La désignation de ces trente-neuf zones d’intérêt militaire représente un acte administratif d’une portée considérable. Au-delà des infrastructures militaires classiques telles que les casernes, les aéroports dédiés ou les dépôts logistiques, ce périmètre englobe probablement des couloirs opérationnels cruciaux, des bases avancées et des emplacements où sont déployés des moyens aériens et terrestres récemment acquis. Le Mali, en effet, a significativement renforcé son arsenal depuis 2022, notamment avec l’acquisition d’aéronefs et de drones destinés à reprendre l’initiative tactique. La protection de ces atouts sensibles est désormais une priorité absolue pour l’état-major.

Cette mesure révèle également une volonté de cloisonner l’information. Dans un conflit où le renseignement humain et l’observation des mouvements militaires constituent des ressources stratégiques pour les groupes adverses, restreindre la circulation autour des sites névralgiques répond à une logique de contre-renseignement. Les autorités cherchent ainsi à limiter les fuites d’informations susceptibles d’alimenter des attaques complexes contre les emprises militaires, à l’image de celles qui ont ciblé plusieurs garnisons au cours des dernières années.

Un signal politique fort pour la souveraineté africaine

L’annonce intervient dans un contexte où la transition menée par les militaires consolide son contrôle sur l’appareil sécuritaire. Depuis le retrait de la Mission multidimensionnelle intégrée des Nations unies pour la stabilisation au Mali (MINUSMA) achevé fin 2023 et la rupture avec la force française Barkhane, Bamako revendique une pleine souveraineté opérationnelle, marquant une étape clé dans l’actualité africaine souveraine. Le pays s’appuie désormais sur ses propres capacités, renforcées par la coopération avec des partenaires russes et par le cadre de l’Alliance des États du Sahel (AES) qui rassemble le Mali, le Burkina Faso et le Niger.

Pour les populations civiles, cette mesure aura des conséquences concrètes. L’accès restreint à certaines zones peut perturber les circuits commerciaux habituels, les déplacements pastoraux essentiels et les activités agricoles vitales, particulièrement dans les régions où les emprises militaires côtoient des terroirs habités. Les organisations humanitaires, déjà confrontées à un environnement sécuritaire dégradé, devront composer avec un cadre opérationnel encore plus contraint. La question de l’information préalable des communautés concernées et de la délimitation précise des périmètres se pose avec acuité.

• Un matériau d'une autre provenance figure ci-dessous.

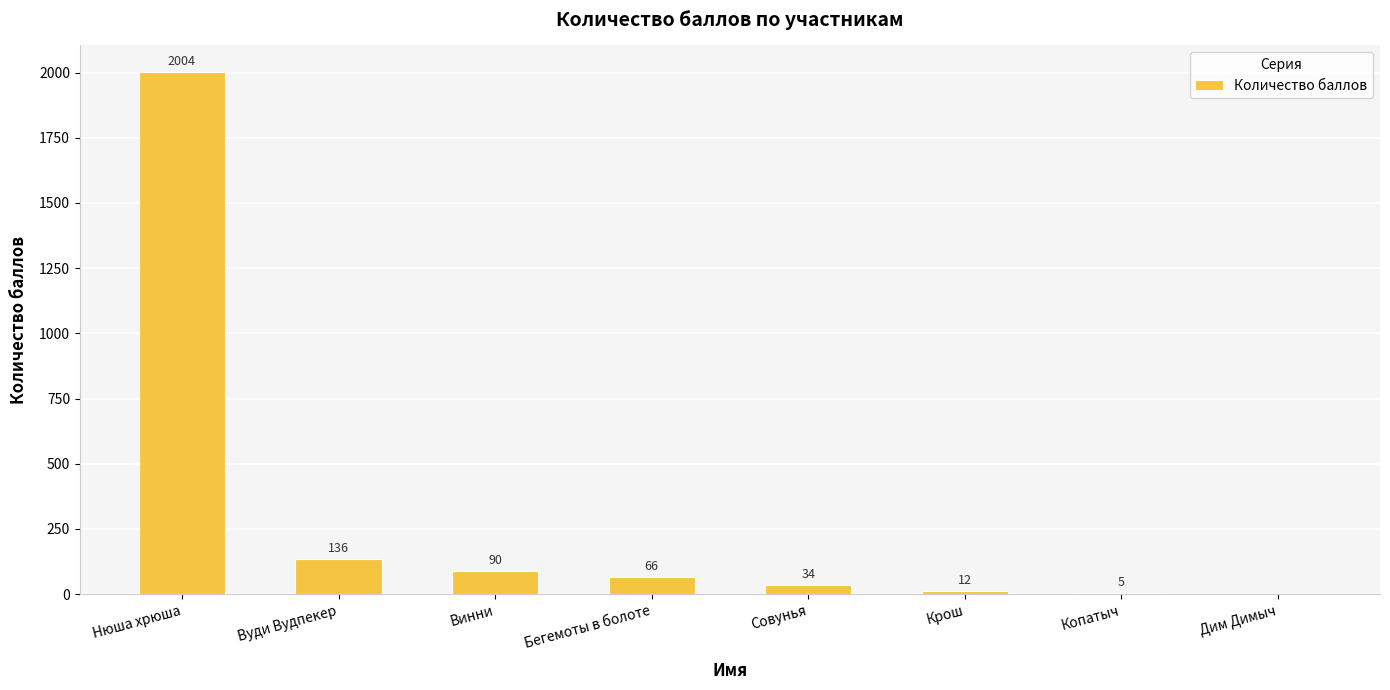

How many distinct data groups are displayed?

1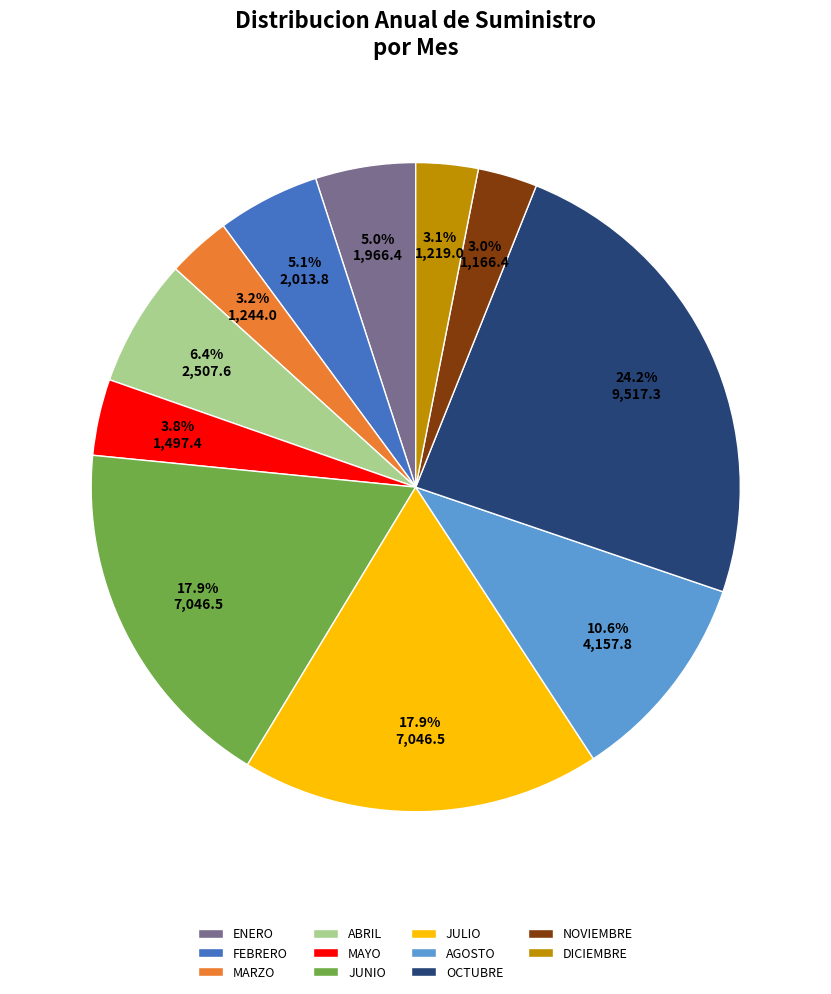

How many segments does this pie chart have?

11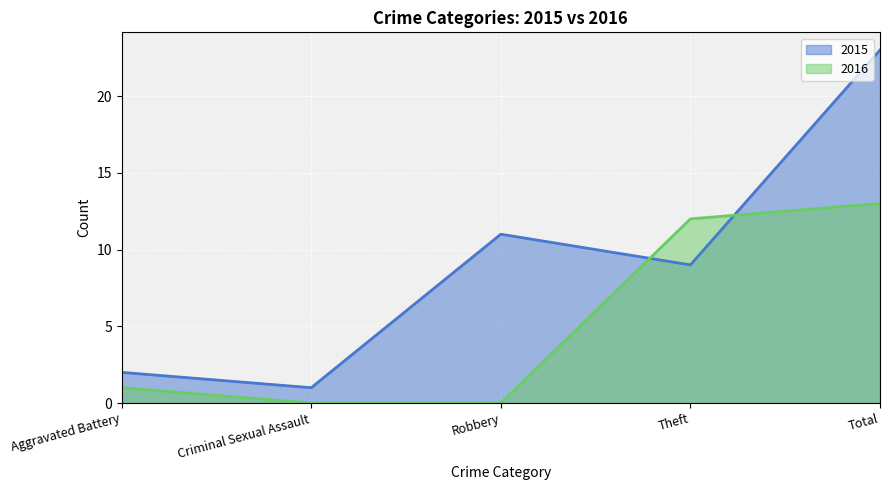

How many lines are shown in the chart?

2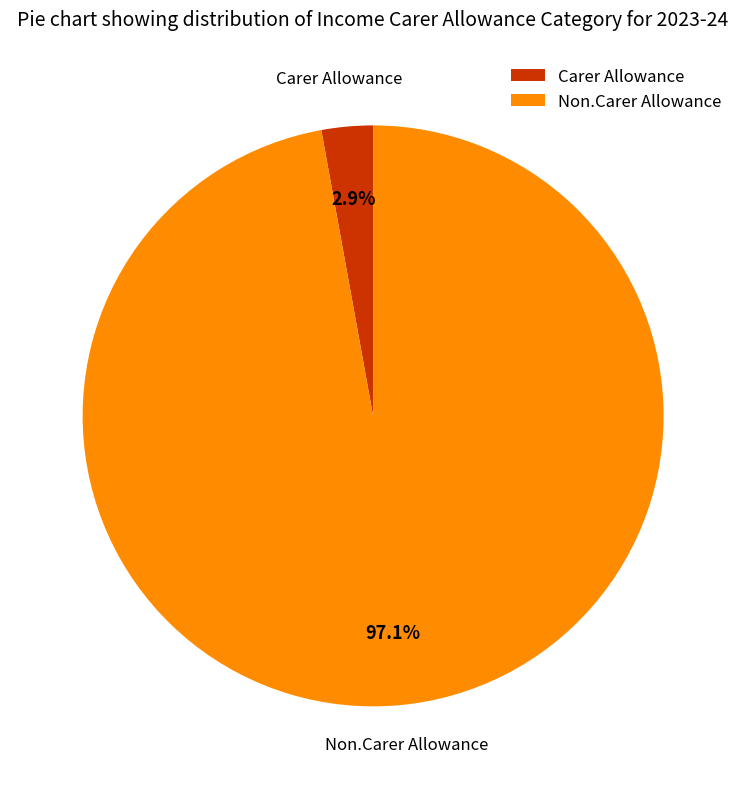

What is the largest slice in the pie chart?

Non.Carer Allowance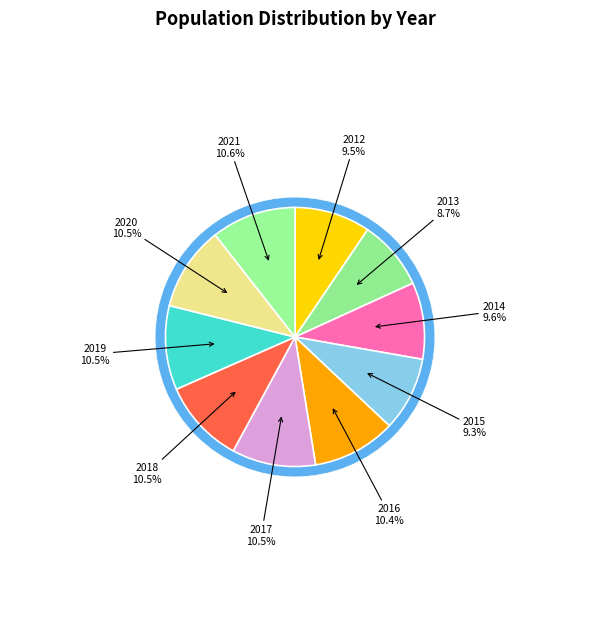

How much of the chart is everything except 2012?

90.5%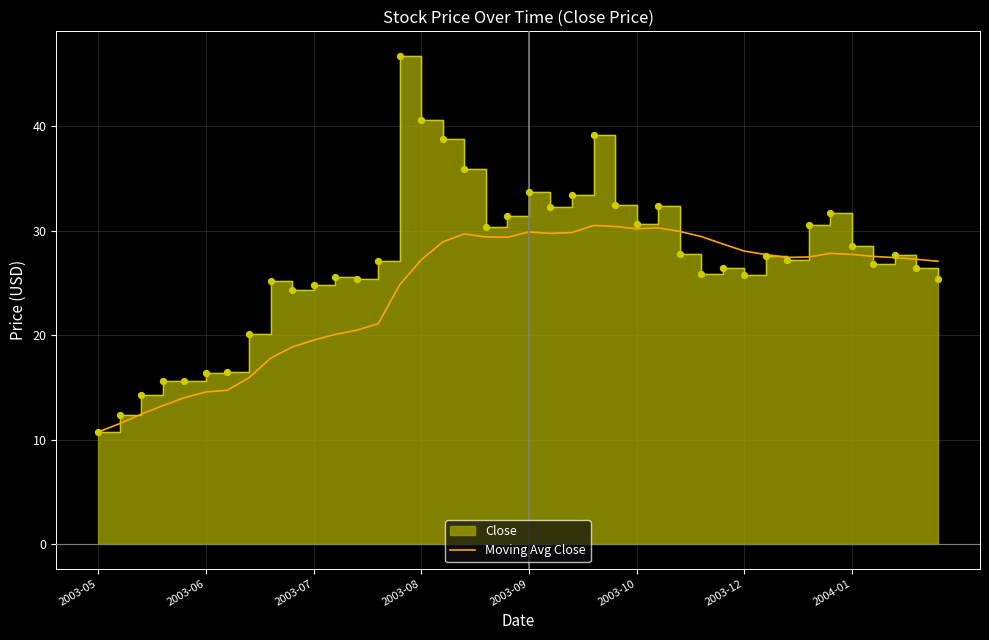

What is the ratio of the value at 32 to the value at 37?

1.0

Le Sahel face à une tension prolongée

Le geste de Bamako s’inscrit dans une dynamique régionale. Le Burkina Faso et le Niger, partenaires au sein de l’AES, ont également pris des dispositions visant à protéger leurs infrastructures militaires et à encadrer la circulation dans des zones jugées sensibles. La convergence des doctrines sécuritaires entre ces trois États reflète une lecture commune de la menace et une volonté d’harmoniser les réponses opérationnelles. Cette coordination s’étend progressivement à la mutualisation des moyens et à la projection d’une force conjointe annoncée par les chefs d’État du bloc.

Reste que la stratégie de sanctuarisation soulève des interrogations de moyen terme. Les zones d’intérêt militaire, lorsqu’elles se multiplient, risquent de figer une partie du territoire dans un statut d’exception qui complique le retour de l’administration civile et la reprise des activités économiques. L’équilibre entre les impératifs sécuritaires et la continuité de la vie nationale devient un exercice délicat, particulièrement dans un pays où près des deux tiers du territoire ont été affectés à divers degrés par l’insécurité depuis 2012.

L’évolution de ce dispositif sera scrutée attentivement par les chancelleries de la sous-région et par les bailleurs internationaux, qui restent vigilants quant aux conditions d’accès humanitaire et au respect des droits des populations. La gestion concrète de ces trente-neuf zones, son périmètre exact et les sanctions encourues en cas de violation, conditionneront la perception de cette mesure, tant au plan intérieur qu’à l’échelle continentale.